> _TEXT EXCERPT_:
..........
# Hello, my name is... and I am a diesel addict!



## finnbmw (Jul 6, 2008)

Hi all!

Let's introduce ourselves! I've been posting on the X5 forum, but I think it's great that we diesel owners/enthusiasts have our own forum!

Anyway, I've got a 2010 X5 35d Space Grey/Black Nevada with all the options I want and none I don't need. Been an owner since 2/10/10. It has now about 900 miles with an average mpg of 27.3...


----------



## 2010X535D (Oct 21, 2009)

I'm glad to see there is a forum for us diesel guys and gals. I have a 2010 X5 35d in white with tan guts with all the options but adaptive drive, rear seat entertainment, and the 3rd row seat. We took delivery 11-30-09 and have about 2000 miles on it. We are currently getting 21.5MPG in 100% stop and go traffic, even with a very heavy foot on the accelerator. It's hands down the best SUV we've owned!
..........
> _EXTRACTED INFORMATION_:
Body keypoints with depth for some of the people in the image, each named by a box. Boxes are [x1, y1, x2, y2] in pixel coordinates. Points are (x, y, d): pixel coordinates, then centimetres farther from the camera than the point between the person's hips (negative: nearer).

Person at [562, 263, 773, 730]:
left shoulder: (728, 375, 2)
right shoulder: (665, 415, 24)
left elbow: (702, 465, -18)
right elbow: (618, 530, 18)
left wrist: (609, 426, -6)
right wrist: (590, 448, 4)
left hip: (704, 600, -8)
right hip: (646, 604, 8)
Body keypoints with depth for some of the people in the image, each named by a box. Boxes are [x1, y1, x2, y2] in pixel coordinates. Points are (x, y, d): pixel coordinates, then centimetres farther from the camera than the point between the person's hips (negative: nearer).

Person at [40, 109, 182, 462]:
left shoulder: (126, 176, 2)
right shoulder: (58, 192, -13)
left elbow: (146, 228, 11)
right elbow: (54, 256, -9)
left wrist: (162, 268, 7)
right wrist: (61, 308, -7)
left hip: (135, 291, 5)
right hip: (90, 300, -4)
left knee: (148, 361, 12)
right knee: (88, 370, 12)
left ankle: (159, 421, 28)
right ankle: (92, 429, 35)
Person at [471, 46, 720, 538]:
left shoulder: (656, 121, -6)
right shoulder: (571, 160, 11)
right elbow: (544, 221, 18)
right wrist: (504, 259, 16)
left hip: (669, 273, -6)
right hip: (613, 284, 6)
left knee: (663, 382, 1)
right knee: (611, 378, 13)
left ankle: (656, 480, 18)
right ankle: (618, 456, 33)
..........
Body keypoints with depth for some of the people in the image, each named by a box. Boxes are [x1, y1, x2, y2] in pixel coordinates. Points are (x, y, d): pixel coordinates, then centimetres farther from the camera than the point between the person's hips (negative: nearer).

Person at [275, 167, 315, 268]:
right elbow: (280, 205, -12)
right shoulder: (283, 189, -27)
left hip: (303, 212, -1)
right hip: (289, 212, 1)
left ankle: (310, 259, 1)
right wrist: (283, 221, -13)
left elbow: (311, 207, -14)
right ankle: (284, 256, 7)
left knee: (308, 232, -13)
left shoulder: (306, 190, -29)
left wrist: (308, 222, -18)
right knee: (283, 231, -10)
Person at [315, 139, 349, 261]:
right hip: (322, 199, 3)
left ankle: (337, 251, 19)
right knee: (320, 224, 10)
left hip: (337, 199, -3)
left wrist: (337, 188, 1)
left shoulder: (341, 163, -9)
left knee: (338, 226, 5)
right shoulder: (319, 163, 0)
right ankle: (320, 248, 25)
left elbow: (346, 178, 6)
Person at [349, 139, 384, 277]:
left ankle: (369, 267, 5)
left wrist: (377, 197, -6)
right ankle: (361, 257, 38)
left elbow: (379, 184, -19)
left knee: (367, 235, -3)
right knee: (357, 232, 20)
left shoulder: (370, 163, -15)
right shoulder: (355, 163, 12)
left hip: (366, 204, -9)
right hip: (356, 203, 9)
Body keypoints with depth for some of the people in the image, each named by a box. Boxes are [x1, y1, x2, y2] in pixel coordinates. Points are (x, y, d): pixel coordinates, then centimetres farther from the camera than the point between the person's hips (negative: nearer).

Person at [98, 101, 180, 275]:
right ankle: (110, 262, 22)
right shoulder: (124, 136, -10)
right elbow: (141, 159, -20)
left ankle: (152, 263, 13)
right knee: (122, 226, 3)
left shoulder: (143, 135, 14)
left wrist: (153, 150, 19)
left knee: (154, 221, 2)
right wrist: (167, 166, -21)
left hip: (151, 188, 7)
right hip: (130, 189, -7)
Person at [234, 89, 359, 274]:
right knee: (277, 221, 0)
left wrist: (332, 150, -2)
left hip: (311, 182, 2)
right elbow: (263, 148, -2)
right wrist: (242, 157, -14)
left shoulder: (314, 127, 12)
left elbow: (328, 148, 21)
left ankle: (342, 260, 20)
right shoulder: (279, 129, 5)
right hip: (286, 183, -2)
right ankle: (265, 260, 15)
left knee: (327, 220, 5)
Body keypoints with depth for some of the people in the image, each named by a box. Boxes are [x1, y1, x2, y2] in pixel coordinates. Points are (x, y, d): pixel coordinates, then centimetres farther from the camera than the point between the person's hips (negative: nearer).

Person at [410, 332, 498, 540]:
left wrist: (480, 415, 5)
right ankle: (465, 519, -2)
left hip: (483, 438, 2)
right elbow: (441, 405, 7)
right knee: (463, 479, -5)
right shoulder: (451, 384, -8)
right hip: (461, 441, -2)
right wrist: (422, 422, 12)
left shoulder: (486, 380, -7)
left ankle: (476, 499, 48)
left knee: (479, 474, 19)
..........
> _ACTIVITY_:
Can you write the next part of the diesel owners' forum thread, starting after its last post? The items are separate material, unrelated to the diesel owners' forum thread.

> _ANSWER SECTION_:
----------



## Stugots (Jan 1, 2010)

2010 335d, since 12/12/09, just over 6,000 miles on it, and about 31MPG average atm. Coming from an 07 E90 328, which was a great car, but it doesn't even come close to my d.


----------



## lalitkanteti (Nov 15, 2009)

Just bought 2009 (6months old 3300 miles) 335d black sapphire, beige, premium, sport , cold, Nav, CS, PDC. I haven't been able to take it on road because I didn't get plates from RMV. It has M5 rims with blizzak WS60. Roads in MA are very bad and reading abt RFT is scaring me.
I have been following diesels for past an year. I took test drive of 335d, x5d, Jett Tdi, A3 Tdi and Q7 tdi. I liked 335 d most.


----------



## 5Thirty (Dec 8, 2005)

Hi all, I have a 2010 X35d. I love the torque, but could use more mpg. Not sure how you guys are getting such high mpg....I have been getting 19.5mpg avg with combined 50% hwy and city. Should I have the dealer check it out?


----------



## 2010X535D (Oct 21, 2009)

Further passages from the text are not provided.